Here's the table, with indices:

                                          Table "public.schedules"
        Column              |            Type             |                       Modifiers
----------------------------+-----------------------------+--------------------------------------------------------
 id                         | integer                     | not null default nextval('schedules_id_seq'::regclass)
 practice_id                | integer                     | not null
 data_provider_id           | character varying(255)      | not null
 source                     | character varying(255)      |
 type                       | character varying(255)      |
 client_data_provider_id    | character varying(255)      | not null
 client_pms_id              | character varying(255)      | not null
 patient_data_provider_id   | character varying(255)      | not null
 patient_pms_id             | character varying(255)      | not null
 date_scheduled             | date                        | not null
 duration                   | integer                     |
 status                     | character varying(255)      |
 reason                     | text                        |
 notes                      | text                        |
 resource_id                | character varying(255)      |
 resource_name              | character varying(255)      |
 site_id                    | integer                     |
 api_create_date            | timestamp without time zone |
 api_last_change_date       | timestamp without time zone |
 api_removed_date           | timestamp without time zone |
Indexes:
    "schedules_pkey" PRIMARY KEY, btree (id)
    "index_schedules_change_date_for_query" btree (practice_id, api_last_change_date DESC) WHERE api_last_change_date IS NOT NULL
    "index_schedules_create_date_for_query" btree (practice_id, api_create_date DESC) WHERE api_create_date IS NOT NULL
    "index_schedules_on_api_last_change_date" btree (api_last_change_date)
    "index_schedules_on_client_data_provider_id_and_date_for_query" btree (practice_id, date_scheduled, client_data_provider_id)
    "index_schedules_on_practice_id" btree (practice_id)
    "index_schedules_on_practice_id_and_date_scheduled" btree (practice_id, date_scheduled)
    "index_schedules_on_data_provider_id" btree (data_provider_id)

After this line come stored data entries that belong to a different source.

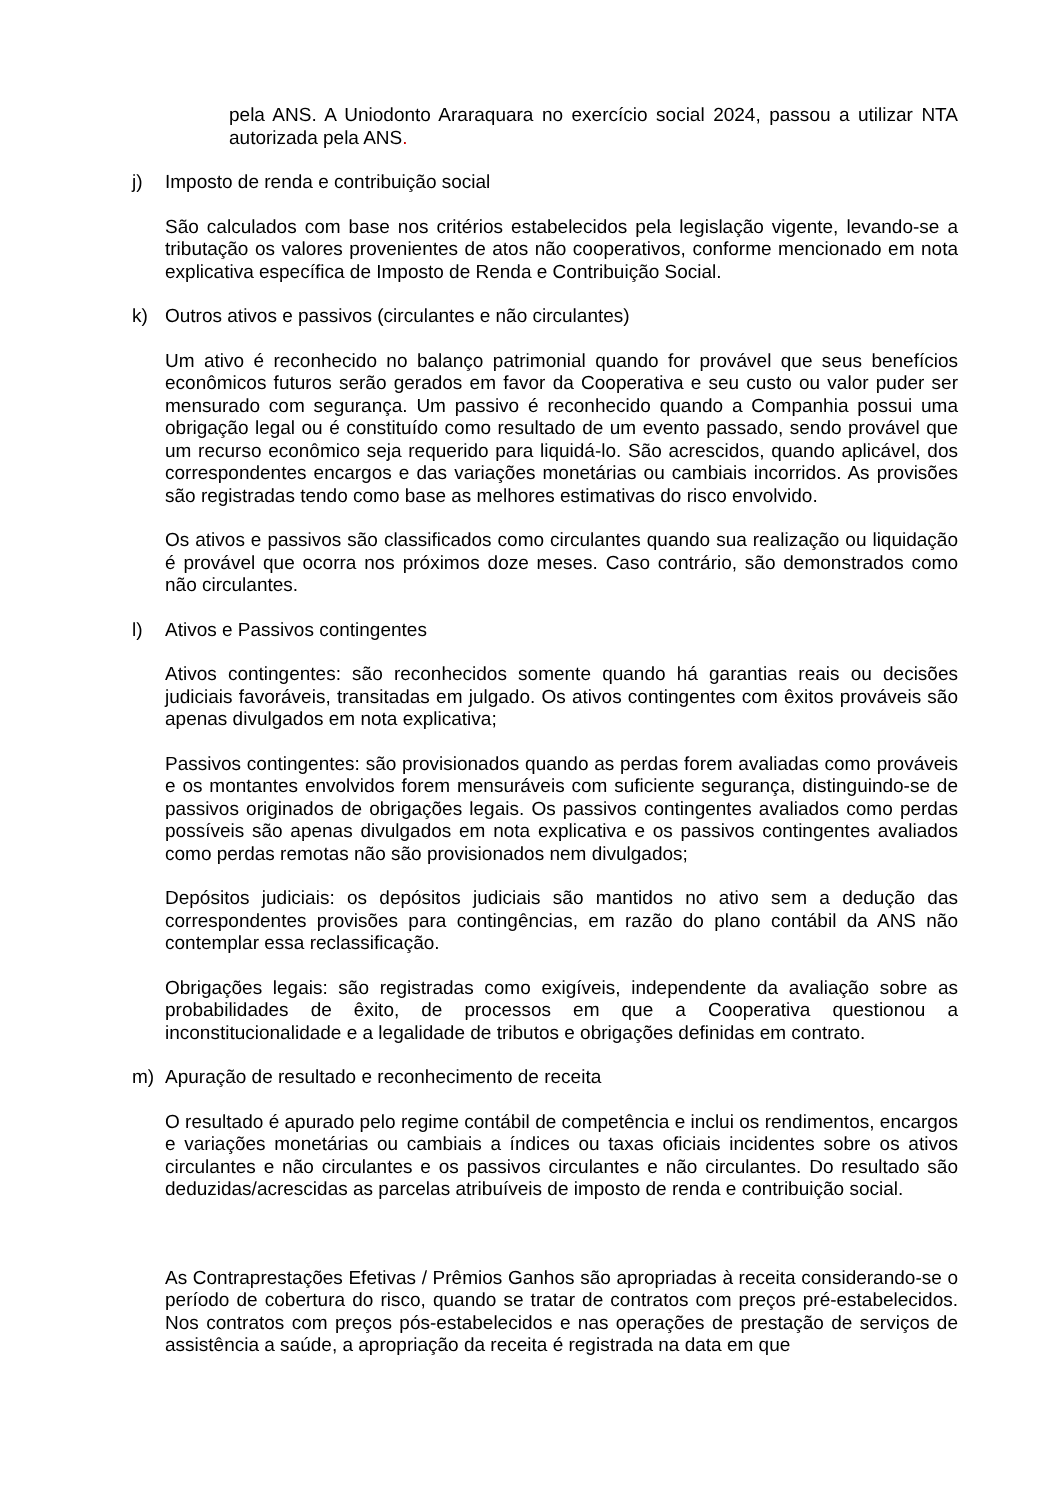pela ANS. A Uniodonto Araraquara no exercício social 2024, passou a utilizar NTA autorizada pela ANS.
j) Imposto de renda e contribuição social
São calculados com base nos critérios estabelecidos pela legislação vigente, levando-se a tributação os valores provenientes de atos não cooperativos, conforme mencionado em nota explicativa específica de Imposto de Renda e Contribuição Social.
k) Outros ativos e passivos (circulantes e não circulantes)
Um ativo é reconhecido no balanço patrimonial quando for provável que seus benefícios econômicos futuros serão gerados em favor da Cooperativa e seu custo ou valor puder ser mensurado com segurança. Um passivo é reconhecido quando a Companhia possui uma obrigação legal ou é constituído como resultado de um evento passado, sendo provável que um recurso econômico seja requerido para liquidá-lo. São acrescidos, quando aplicável, dos correspondentes encargos e das variações monetárias ou cambiais incorridos. As provisões são registradas tendo como base as melhores estimativas do risco envolvido.
Os ativos e passivos são classificados como circulantes quando sua realização ou liquidação é provável que ocorra nos próximos doze meses. Caso contrário, são demonstrados como não circulantes.
l) Ativos e Passivos contingentes
Ativos contingentes: são reconhecidos somente quando há garantias reais ou decisões judiciais favoráveis, transitadas em julgado. Os ativos contingentes com êxitos prováveis são apenas divulgados em nota explicativa;
Passivos contingentes: são provisionados quando as perdas forem avaliadas como prováveis e os montantes envolvidos forem mensuráveis com suficiente segurança, distinguindo-se de passivos originados de obrigações legais. Os passivos contingentes avaliados como perdas possíveis são apenas divulgados em nota explicativa e os passivos contingentes avaliados como perdas remotas não são provisionados nem divulgados;
Depósitos judiciais: os depósitos judiciais são mantidos no ativo sem a dedução das correspondentes provisões para contingências, em razão do plano contábil da ANS não contemplar essa reclassificação.
Obrigações legais: são registradas como exigíveis, independente da avaliação sobre as probabilidades de êxito, de processos em que a Cooperativa questionou a inconstitucionalidade e a legalidade de tributos e obrigações definidas em contrato.
m) Apuração de resultado e reconhecimento de receita
O resultado é apurado pelo regime contábil de competência e inclui os rendimentos, encargos e variações monetárias ou cambiais a índices ou taxas oficiais incidentes sobre os ativos circulantes e não circulantes e os passivos circulantes e não circulantes. Do resultado são deduzidas/acrescidas as parcelas atribuíveis de imposto de renda e contribuição social.
As Contraprestações Efetivas / Prêmios Ganhos são apropriadas à receita considerando-se o período de cobertura do risco, quando se tratar de contratos com preços pré-estabelecidos. Nos contratos com preços pós-estabelecidos e nas operações de prestação de serviços de assistência a saúde, a apropriação da receita é registrada na data em que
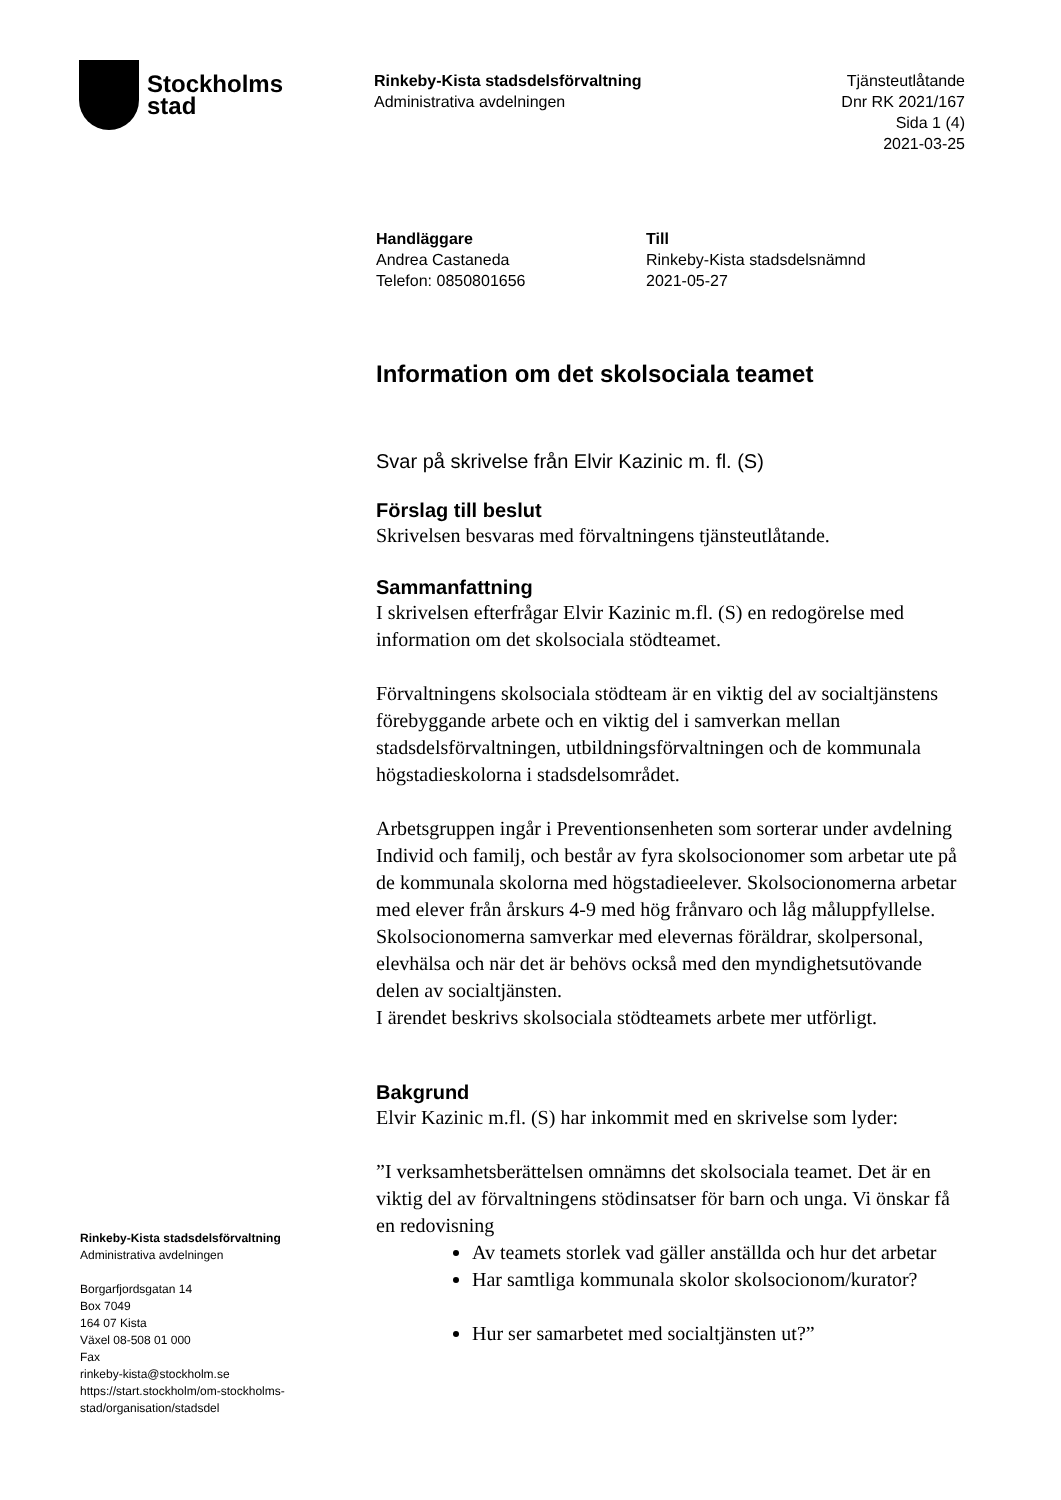Stockholms
stad
Rinkeby-Kista stadsdelsförvaltning
Administrativa avdelningen
Tjänsteutlåtande
Dnr RK 2021/167
Sida 1 (4)
2021-03-25
Handläggare
Andrea Castaneda
Telefon: 0850801656
Till
Rinkeby-Kista stadsdelsnämnd
2021-05-27
Information om det skolsociala teamet
Svar på skrivelse från Elvir Kazinic m. fl. (S)
Förslag till beslut
Skrivelsen besvaras med förvaltningens tjänsteutlåtande.
Sammanfattning
I skrivelsen efterfrågar Elvir Kazinic m.fl. (S) en redogörelse med information om det skolsociala stödteamet.
Förvaltningens skolsociala stödteam är en viktig del av socialtjänstens förebyggande arbete och en viktig del i samverkan mellan stadsdelsförvaltningen, utbildningsförvaltningen och de kommunala högstadieskolorna i stadsdelsområdet.
Arbetsgruppen ingår i Preventionsenheten som sorterar under avdelning Individ och familj, och består av fyra skolsocionomer som arbetar ute på de kommunala skolorna med högstadieelever. Skolsocionomerna arbetar med elever från årskurs 4-9 med hög frånvaro och låg måluppfyllelse. Skolsocionomerna samverkar med elevernas föräldrar, skolpersonal, elevhälsa och när det är behövs också med den myndighetsutövande delen av socialtjänsten.
I ärendet beskrivs skolsociala stödteamets arbete mer utförligt.
Bakgrund
Elvir Kazinic m.fl. (S) har inkommit med en skrivelse som lyder:
”I verksamhetsberättelsen omnämns det skolsociala teamet. Det är en viktig del av förvaltningens stödinsatser för barn och unga. Vi önskar få en redovisning
Av teamets storlek vad gäller anställda och hur det arbetar
Har samtliga kommunala skolor skolsocionom/kurator?
Hur ser samarbetet med socialtjänsten ut?”
Rinkeby-Kista stadsdelsförvaltning
Administrativa avdelningen
Borgarfjordsgatan 14
Box 7049
164 07 Kista
Växel 08-508 01 000
Fax
rinkeby-kista@stockholm.se
https://start.stockholm/om-stockholms-stad/organisation/stadsdel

Here's the results of explain on the query:

=> EXPLAIN for: SELECT "schedules".* FROM "schedules"  WHERE "schedules"."client_data_provider_id" = '3001-753' AND "schedules"."practice_id" = 753 AND (date_scheduled >= '2016-01-12')
                                                            QUERY PLAN
-----------------------------------------------------------------------------------------------------------------------------------
 Index Scan using index_schedules_on_client_data_provider_id_and_date_for_query on schedules  (cost=0.08..14.49 rows=1 width=706)
   Index Cond: ((practice_id = 753) AND (date_scheduled >= '2016-01-12'::date) AND ((client_data_provider_id)::text = '3001-753'::text))
(2 rows)

The schedules table has almost 4.5 million records. Only about 120,000 records have practice_id = 466, and 55 records with client_data_provider_id = '3001-753'

As you can see, there are multiple indices on the table, including one that I thought would work specifically for this query (index_schedules_on_client_data_provider_id_and_date_for_query).

We're aiming for <1 sec response. 20-30 is way too long. How would I go about improving the performance of this query?

Best Answer

An index on (practice_id, client_data_provider_id, date_scheduled) would be better than the one you have (practice_id, date_scheduled, client_data_provider_id), for this particular query.

Notice the difference in order. When there are multiple equality (=) conditions and one range condition (>=, >, between, etc) in the where clause, it's better to have an index with first the columns that are checked with equality and last the column in the range condition.

This way, the index scan will have to cover a much smaller part of the index, only the values with practice_id = 753 and client_data_provider_id = '3001-753' and date_scheduled >= '2016-01-12', which is exactly the rows you want.

With the current index, it will have to scan the part of the index with practice_id = 753 and date_scheduled >= '2016-01-12' and then reject the largest part (all those that don't have client_data_provider_id = '3001-753').